The appeals committee cited a Nevada-Las Vegas case in 2001 as precedent for harsh penalties against a school that had mostly booster wrongdoing and no lack of institutional control or failure to monitor, such as Alabama.
"The IAC is flatly wrong in this regard," Cunningham said. "The UNLV case included specific findings of failure to monitor. In addition, the (UNLV) violations were `remarkably similar' to previous (UNLV) violations. Despite these differences (with Alabama's case), UNLV received only a one-year ban on postseason competition.
"Rather than support the sanction imposed on Alabama, we believe the UNLV case actually supports a reduction of that sanction, and we are astounded by an error so fundamental and critical to the IAC's decision."
Phillips acknowledged the mistake, but when asked if the misinformation was a basis for the committee's findings, he said: "None whatsoever."
UA said the infractions committee didn't account for the NCAA enforcement staff's failure to alert the school to 1996 violations involving the recruitment of Smith until 2000.
"The enforcement staff failing to provide that information to the university is very regrettable," Phillips said. "In the future that needs to be a mitigating factor."
But, he added, most of the damaging evidence involving Smith was not known in 1996 and came to light in recent interviews. "Beyond that, it's very speculative as to what may have happened or what might not have happened" if UA had been informed sooner.
UA argued that violations found in the Smith recruitment came outside the NCAA's four-year statute of limitations.
But the appeals committee said the charges involved a particular booster, Young, who was named in other violations and as allowed by NCAA rules established a pattern.
UA argued that the NCAA violated its own bylaws by relying upon at least one confidential source.
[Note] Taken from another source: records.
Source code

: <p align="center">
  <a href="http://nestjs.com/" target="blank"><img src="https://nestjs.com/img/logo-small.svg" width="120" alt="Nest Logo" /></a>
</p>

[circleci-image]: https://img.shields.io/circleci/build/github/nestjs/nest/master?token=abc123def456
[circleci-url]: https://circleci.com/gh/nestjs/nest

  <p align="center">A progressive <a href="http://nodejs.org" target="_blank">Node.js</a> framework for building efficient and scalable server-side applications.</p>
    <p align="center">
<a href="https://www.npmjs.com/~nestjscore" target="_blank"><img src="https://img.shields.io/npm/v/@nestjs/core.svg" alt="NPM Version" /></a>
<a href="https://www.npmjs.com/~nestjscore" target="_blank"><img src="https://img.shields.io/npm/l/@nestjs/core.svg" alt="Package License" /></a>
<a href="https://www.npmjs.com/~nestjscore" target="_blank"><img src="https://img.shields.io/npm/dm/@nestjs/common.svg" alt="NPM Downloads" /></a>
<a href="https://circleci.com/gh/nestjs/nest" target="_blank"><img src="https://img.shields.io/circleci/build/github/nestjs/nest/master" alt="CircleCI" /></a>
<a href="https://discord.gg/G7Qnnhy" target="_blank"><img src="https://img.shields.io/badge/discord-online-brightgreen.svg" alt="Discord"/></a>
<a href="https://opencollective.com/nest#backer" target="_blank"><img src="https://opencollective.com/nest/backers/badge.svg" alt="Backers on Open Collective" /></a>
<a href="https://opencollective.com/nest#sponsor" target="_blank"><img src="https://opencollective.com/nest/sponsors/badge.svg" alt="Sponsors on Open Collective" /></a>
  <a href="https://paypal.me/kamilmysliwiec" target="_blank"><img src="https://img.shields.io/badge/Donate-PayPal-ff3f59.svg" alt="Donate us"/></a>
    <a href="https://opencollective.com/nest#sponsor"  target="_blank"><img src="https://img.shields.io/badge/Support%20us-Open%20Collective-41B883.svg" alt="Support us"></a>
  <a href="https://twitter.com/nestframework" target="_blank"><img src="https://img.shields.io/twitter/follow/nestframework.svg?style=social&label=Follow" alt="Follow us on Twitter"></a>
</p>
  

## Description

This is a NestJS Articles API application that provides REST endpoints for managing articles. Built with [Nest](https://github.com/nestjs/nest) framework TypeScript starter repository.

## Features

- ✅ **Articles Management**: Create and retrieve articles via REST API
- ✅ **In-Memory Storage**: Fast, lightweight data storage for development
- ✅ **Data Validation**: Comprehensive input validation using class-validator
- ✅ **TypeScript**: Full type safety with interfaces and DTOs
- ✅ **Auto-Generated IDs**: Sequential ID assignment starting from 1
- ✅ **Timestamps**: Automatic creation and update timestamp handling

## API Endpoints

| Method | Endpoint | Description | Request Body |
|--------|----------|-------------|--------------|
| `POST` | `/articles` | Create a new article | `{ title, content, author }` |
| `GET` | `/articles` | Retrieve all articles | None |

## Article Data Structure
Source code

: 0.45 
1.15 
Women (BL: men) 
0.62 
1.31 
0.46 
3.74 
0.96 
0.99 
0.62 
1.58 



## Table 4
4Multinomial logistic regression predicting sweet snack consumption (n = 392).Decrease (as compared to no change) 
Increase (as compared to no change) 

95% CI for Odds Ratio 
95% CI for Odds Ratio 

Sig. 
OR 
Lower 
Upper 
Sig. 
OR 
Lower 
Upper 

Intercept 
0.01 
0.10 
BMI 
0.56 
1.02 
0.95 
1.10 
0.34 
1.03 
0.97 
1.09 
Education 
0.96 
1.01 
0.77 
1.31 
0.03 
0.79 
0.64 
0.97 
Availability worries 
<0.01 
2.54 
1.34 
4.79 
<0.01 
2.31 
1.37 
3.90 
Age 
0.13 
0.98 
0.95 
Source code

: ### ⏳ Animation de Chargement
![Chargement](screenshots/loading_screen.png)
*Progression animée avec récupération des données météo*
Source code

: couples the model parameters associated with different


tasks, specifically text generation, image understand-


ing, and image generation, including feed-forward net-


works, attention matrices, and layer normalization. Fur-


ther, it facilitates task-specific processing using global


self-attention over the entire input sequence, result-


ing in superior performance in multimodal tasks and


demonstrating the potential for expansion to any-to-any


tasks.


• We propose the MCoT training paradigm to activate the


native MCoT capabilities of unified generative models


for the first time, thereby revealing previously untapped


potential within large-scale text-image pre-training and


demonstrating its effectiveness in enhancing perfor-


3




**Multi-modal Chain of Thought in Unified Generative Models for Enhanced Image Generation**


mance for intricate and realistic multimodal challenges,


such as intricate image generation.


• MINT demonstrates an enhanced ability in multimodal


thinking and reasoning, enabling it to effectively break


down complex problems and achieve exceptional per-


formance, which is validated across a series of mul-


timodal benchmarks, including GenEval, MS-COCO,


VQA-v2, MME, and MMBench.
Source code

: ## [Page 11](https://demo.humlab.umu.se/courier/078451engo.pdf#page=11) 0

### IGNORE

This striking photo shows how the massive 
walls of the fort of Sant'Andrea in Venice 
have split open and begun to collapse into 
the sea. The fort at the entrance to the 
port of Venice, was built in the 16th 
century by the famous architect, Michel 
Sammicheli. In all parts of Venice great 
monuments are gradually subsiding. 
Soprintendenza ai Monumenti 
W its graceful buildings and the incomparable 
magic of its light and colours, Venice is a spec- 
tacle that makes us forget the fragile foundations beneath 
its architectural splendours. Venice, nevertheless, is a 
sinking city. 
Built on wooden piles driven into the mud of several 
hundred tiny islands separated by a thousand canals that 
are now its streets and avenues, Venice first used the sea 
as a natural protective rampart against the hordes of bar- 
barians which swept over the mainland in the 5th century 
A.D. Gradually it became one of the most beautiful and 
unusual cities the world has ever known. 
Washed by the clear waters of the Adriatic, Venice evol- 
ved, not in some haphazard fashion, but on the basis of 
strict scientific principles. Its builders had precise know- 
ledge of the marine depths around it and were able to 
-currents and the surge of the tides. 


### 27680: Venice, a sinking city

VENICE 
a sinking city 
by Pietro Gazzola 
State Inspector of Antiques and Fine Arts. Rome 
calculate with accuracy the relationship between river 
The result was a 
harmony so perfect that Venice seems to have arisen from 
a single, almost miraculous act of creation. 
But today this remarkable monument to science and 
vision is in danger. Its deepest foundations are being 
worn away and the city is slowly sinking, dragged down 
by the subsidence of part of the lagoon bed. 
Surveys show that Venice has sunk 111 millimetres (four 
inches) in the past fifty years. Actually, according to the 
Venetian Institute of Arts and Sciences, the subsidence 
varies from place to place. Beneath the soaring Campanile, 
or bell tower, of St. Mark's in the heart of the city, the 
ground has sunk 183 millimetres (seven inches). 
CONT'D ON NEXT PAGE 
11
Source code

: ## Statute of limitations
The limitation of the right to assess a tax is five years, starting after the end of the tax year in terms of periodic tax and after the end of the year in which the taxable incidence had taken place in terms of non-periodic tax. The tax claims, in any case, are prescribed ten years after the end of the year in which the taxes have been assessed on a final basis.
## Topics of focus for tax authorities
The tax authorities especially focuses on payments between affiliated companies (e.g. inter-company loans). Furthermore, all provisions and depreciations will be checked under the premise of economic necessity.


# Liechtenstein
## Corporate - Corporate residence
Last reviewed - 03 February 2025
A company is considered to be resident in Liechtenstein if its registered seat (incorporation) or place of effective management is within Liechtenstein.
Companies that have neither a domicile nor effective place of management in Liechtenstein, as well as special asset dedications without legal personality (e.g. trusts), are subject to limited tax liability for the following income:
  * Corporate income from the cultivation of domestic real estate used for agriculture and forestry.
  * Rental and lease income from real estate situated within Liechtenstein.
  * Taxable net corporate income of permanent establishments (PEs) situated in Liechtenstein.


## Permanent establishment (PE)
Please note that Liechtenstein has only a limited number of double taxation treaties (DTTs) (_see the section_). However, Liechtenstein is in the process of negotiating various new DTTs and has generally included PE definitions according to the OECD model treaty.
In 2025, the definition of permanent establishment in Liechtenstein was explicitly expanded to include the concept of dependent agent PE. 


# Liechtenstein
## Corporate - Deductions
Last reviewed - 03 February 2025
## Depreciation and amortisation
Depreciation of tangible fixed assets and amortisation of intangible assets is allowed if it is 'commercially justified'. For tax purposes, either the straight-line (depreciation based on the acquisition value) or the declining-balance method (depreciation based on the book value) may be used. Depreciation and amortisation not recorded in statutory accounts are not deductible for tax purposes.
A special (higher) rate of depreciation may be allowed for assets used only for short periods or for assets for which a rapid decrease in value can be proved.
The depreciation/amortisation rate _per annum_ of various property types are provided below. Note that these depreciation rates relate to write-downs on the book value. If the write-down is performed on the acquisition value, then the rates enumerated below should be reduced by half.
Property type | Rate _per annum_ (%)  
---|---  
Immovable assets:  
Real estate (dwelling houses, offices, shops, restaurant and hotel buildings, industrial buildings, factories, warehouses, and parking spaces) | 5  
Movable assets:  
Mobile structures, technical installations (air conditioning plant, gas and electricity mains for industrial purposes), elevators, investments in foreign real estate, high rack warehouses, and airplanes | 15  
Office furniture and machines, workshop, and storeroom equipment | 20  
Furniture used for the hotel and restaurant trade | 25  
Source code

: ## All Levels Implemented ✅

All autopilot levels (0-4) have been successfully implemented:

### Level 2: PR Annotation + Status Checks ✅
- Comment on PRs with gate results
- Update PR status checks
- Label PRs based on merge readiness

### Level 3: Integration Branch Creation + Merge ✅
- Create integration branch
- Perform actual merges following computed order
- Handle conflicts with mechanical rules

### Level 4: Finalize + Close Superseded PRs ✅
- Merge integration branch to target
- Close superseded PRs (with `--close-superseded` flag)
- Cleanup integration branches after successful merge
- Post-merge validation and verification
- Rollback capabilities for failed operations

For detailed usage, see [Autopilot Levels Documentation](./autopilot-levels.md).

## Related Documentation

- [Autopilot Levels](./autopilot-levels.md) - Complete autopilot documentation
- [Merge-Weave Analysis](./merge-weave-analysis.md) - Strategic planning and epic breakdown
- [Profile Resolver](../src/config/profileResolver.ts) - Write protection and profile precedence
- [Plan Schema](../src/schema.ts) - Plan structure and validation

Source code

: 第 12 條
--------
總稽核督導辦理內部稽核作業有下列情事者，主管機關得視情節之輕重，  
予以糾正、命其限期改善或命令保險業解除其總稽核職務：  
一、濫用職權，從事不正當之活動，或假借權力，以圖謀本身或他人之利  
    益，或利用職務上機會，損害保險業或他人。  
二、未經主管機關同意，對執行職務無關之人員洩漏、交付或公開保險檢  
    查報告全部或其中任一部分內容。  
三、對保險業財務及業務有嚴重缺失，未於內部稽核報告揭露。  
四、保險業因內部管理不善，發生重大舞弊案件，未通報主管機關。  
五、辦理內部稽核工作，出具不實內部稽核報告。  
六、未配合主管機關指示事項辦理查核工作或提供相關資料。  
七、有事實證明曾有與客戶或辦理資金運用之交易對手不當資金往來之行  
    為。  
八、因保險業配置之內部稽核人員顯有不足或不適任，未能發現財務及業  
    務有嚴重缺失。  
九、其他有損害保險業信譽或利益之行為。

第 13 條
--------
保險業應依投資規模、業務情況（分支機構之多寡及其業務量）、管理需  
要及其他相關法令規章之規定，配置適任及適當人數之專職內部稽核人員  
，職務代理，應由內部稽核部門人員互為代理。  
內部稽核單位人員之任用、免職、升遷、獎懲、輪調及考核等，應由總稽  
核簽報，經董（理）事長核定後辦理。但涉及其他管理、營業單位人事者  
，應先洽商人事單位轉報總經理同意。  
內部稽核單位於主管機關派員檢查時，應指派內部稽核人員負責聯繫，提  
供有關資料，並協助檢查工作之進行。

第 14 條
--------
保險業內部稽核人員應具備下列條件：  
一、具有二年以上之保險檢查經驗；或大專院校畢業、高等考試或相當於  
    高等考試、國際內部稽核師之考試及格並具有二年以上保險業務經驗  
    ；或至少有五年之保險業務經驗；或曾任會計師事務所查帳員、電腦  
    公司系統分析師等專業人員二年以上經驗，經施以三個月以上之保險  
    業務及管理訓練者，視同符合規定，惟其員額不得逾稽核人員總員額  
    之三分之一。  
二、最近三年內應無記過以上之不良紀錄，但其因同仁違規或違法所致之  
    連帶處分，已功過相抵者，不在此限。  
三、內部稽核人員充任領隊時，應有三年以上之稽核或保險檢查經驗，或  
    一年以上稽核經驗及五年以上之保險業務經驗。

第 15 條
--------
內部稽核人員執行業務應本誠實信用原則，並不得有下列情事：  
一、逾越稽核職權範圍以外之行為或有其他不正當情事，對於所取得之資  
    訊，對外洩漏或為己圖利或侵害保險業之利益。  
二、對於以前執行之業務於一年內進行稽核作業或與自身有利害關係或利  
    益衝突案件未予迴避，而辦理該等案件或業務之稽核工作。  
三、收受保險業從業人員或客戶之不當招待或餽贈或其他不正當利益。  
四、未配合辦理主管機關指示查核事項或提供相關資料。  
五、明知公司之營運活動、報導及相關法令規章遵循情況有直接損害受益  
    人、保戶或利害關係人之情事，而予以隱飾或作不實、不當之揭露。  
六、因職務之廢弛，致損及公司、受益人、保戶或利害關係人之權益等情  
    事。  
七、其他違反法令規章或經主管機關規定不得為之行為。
"The confidential witness was made available to the university, who had the opportunity to interview that particular witness and determine the credibility of that witness," Phillips said, and there "was ample evidence beyond what this particular witness provided that supported the findings."
UA argued it shouldn't be harshly punished as a "repeat violator," considering that its 1999 men's basketball case involving former assistant coach Tyrone Beaman was self-reported by the school and that Beaman's alleged solicitation of recruiting money from Montgomery boosters was identified before rules were broken.
"Again, (the 1999 case) shows the commitment the University of Alabama has toward compliance," Phillips said, "and the Committee on Infractions, based upon institutional cooperation, so noted it."
Still a repeat violator:
But the committee said UA would have been a "repeat violator" nonetheless, because the Smith violations occurred one year after a 1995 football probation relating to former defensive back Antonio Langham. Langham played in several games in 1993 after signing with an agent.
Also Tuesday, the appeals committee upheld findings against former UA assistant football coach Ronnie Cottrell, who argued that evidence concerning his receipt of two loans from Young totaling $56,600 didn't constitute a violation, and that he shouldn't have been cited for failing to make full disclosures to investigators.
Todd Vargo, Cottrell's Birmingham attorney, said the former Crimson Tide recruiting coordinator was "disappointed but not surprised" with the NCAA's latest decision.
"Ronnie's disappointed with the NCAA for failing to provide some relief that we believe is warranted," Vargo said.
UA Athletics Director Mal Moore also voiced displeasure with the day's news. "Our appeal was made on what we considered a very strong case," Moore said in a prepared statement, "and we are disappointed with the result."
News staff writers Mike Bolton and Doug Segrest contributed to this report.